Detailed quarterly results included an earnings per share of $0.06, compared with analysts' consensus of $0.04, representing a 50% surprise to the upside. Quarterly revenue totaled $190.17 million versus an expected $188.14 million. Despite the beat on both EPS and revenue, Neogenomics shares slipped in pre-market trading, a move attributed to broader market concerns rather than company-specific misses.

Analyst commentary on the quarter was not extensively detailed in the report, though the earnings surprise and revenue outperformance could factor into future analyst reassessments. The company continues to emphasize execution on revenue growth and product commercialization as it moves into 2026.


Summary

Needham's rating action raises Neogenomics' price target to $15 while keeping a Buy rating and shifting valuation to 2027 sales. The company posted modest beats in Q4 2025 and provided 2026 guidance that aligns with consensus. Segment-level performance was mixed and margins showed a small divergence between gross and EBITDA measures. Liquidity remains robust and commercial product rollouts are planned for early 2026.

Key points

  • Needham increased its price target on NEO to $15 from $14 and maintained a Buy rating, using 2027 estimated sales for valuation.
  • Q4 2025 results slightly exceeded preannouncements and consensus on revenue, adjusted EBITDA and EPS; EPS was $0.06 versus $0.04 expected, and revenue was $190.17 million versus $188.14 million expected.
  • Operational mix showed clinical growth of 14%, non-clinical down 27%, next-generation sequencing growth at 23%, and organic revenue growth easing to about 8% in Q4.

Risks and uncertainties

  • Customer rationalization reduced testing volumes in the quarter, creating near-term pressure on revenue and mix - a risk for the diagnostics and healthcare services sectors.
  • Adjusted gross margin contraction of 160 basis points year-over-year highlights potential cost or mix headwinds that could affect profitability in future periods, relevant to investors focused on margins.
  • Valuation appears slightly elevated relative to Fair Value, which could increase sensitivity to market volatility and broader equity market conditions for the healthcare and small-cap stocks sectors.

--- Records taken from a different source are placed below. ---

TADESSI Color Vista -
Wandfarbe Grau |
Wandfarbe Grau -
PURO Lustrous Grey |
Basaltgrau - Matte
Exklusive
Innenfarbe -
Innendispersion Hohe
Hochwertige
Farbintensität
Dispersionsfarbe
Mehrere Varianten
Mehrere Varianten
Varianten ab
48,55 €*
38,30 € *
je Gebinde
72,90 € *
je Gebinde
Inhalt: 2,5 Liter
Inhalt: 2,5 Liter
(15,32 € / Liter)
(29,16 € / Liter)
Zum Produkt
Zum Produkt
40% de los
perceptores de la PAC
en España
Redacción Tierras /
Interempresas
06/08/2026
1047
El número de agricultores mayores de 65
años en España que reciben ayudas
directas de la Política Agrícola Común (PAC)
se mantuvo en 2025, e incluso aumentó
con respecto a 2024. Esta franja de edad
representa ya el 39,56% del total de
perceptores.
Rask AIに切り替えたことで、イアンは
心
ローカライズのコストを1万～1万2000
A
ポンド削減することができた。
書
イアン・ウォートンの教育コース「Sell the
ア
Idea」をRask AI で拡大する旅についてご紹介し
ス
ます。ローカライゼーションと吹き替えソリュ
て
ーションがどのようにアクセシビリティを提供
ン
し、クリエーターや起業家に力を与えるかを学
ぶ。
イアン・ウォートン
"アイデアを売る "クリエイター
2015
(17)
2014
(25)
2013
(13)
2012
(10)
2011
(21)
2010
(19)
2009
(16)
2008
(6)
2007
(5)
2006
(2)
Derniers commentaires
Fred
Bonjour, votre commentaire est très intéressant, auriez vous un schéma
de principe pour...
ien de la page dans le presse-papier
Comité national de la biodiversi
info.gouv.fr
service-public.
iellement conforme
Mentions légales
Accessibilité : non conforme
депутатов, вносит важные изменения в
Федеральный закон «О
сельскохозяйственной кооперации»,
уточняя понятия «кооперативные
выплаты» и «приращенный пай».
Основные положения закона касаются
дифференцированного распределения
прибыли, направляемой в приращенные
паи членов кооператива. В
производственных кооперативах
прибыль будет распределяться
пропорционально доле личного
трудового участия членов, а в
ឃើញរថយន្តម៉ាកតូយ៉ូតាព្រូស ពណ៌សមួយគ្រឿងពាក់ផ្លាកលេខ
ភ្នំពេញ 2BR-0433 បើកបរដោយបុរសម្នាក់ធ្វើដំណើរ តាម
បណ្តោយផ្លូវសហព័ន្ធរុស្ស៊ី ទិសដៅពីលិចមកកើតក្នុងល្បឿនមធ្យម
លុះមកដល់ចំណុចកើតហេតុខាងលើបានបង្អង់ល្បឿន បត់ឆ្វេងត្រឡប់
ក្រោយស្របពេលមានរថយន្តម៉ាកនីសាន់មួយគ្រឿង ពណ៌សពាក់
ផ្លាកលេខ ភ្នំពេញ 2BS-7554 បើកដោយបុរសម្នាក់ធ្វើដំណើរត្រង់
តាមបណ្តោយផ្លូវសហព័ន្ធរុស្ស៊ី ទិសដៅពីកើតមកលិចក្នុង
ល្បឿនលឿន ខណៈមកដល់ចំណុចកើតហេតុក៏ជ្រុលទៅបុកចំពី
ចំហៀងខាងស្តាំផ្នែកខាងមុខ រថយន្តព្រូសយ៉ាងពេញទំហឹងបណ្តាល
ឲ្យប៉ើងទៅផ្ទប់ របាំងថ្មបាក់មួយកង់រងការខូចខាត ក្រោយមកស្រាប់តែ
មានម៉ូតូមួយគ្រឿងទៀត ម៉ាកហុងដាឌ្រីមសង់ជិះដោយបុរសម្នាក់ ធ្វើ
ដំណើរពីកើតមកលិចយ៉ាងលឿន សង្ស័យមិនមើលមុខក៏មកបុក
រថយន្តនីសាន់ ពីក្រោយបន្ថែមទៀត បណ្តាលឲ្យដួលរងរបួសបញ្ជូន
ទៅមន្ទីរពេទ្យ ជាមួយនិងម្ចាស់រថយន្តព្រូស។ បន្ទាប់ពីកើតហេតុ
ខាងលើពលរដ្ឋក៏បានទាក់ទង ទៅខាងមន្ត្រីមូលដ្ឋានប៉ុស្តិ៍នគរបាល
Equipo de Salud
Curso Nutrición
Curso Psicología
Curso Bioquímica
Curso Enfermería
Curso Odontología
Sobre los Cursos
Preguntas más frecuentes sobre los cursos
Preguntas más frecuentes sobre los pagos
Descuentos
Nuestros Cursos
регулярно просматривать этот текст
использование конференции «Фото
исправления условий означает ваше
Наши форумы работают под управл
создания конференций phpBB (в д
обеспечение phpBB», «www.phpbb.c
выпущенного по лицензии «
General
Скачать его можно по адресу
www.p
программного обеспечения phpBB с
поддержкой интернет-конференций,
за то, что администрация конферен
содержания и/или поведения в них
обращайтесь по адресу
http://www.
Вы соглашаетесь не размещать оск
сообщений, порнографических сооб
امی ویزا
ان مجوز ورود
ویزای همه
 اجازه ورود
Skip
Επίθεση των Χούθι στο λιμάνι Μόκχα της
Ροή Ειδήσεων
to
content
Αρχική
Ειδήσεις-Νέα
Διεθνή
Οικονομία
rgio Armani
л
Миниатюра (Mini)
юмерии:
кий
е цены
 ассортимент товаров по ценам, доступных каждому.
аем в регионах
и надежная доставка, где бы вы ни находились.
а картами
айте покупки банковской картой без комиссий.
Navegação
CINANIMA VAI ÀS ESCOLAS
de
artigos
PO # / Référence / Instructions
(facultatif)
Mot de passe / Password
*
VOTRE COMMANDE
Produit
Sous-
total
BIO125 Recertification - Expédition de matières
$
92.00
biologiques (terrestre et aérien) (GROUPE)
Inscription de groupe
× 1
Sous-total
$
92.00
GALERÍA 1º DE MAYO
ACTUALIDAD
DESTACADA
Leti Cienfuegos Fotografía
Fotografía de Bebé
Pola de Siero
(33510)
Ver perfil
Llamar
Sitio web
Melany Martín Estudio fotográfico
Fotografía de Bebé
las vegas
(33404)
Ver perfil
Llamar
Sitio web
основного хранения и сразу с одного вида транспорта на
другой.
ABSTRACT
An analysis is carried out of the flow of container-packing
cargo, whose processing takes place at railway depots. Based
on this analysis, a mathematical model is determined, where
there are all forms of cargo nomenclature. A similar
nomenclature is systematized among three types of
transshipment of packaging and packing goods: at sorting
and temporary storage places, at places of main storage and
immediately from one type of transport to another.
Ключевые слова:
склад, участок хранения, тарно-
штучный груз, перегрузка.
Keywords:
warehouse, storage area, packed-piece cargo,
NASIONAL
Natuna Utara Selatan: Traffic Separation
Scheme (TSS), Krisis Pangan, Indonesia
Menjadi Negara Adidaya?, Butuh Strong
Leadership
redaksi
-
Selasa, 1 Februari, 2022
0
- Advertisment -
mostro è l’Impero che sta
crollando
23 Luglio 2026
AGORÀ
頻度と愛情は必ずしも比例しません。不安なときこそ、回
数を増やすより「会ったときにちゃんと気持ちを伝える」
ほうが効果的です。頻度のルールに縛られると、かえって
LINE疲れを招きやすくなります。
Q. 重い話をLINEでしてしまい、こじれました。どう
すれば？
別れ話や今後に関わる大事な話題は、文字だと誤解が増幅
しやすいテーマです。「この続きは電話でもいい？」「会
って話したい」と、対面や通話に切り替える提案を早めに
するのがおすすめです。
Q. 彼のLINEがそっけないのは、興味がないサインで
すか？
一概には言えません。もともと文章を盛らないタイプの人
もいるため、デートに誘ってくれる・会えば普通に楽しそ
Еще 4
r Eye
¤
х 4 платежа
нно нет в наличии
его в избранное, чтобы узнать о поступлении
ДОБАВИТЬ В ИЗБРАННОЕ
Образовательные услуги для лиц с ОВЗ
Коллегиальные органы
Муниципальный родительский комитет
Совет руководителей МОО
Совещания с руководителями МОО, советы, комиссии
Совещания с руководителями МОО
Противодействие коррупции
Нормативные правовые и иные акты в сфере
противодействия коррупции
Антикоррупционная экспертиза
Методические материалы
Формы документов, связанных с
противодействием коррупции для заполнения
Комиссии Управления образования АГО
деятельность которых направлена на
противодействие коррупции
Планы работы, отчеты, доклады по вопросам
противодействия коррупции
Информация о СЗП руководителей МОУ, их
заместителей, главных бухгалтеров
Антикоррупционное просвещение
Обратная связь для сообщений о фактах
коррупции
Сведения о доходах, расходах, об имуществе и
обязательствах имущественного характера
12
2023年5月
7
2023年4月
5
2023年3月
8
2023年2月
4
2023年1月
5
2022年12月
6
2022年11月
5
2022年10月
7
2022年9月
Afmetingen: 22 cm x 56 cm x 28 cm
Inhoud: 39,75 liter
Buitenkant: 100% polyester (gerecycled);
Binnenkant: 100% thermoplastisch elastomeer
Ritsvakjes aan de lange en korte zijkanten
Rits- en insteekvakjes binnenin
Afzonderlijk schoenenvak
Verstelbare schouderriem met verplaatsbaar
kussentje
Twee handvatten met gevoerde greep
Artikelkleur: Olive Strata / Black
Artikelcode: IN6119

For investors tracking production and conversion of backlog into cash flow, the company’s strong current ratio of 3.91 is notable for working-capital dynamics. Management’s plan to begin RaDaR clinical sales in Q1 2026 and the recent launch of RaDaR ST signal commercial initiatives to support future revenue, but timing and uptake remain factors to monitor.

Risks

  • Customer rationalization reduced volumes in the quarter, pressuring revenue and test mix - impacting diagnostics and healthcare services.
  • Adjusted gross margin declined 160 basis points year-over-year, indicating cost or mix pressures that could affect future profitability.
  • The stock is slightly overvalued relative to Fair Value, increasing sensitivity to market volatility for small-cap healthcare equities.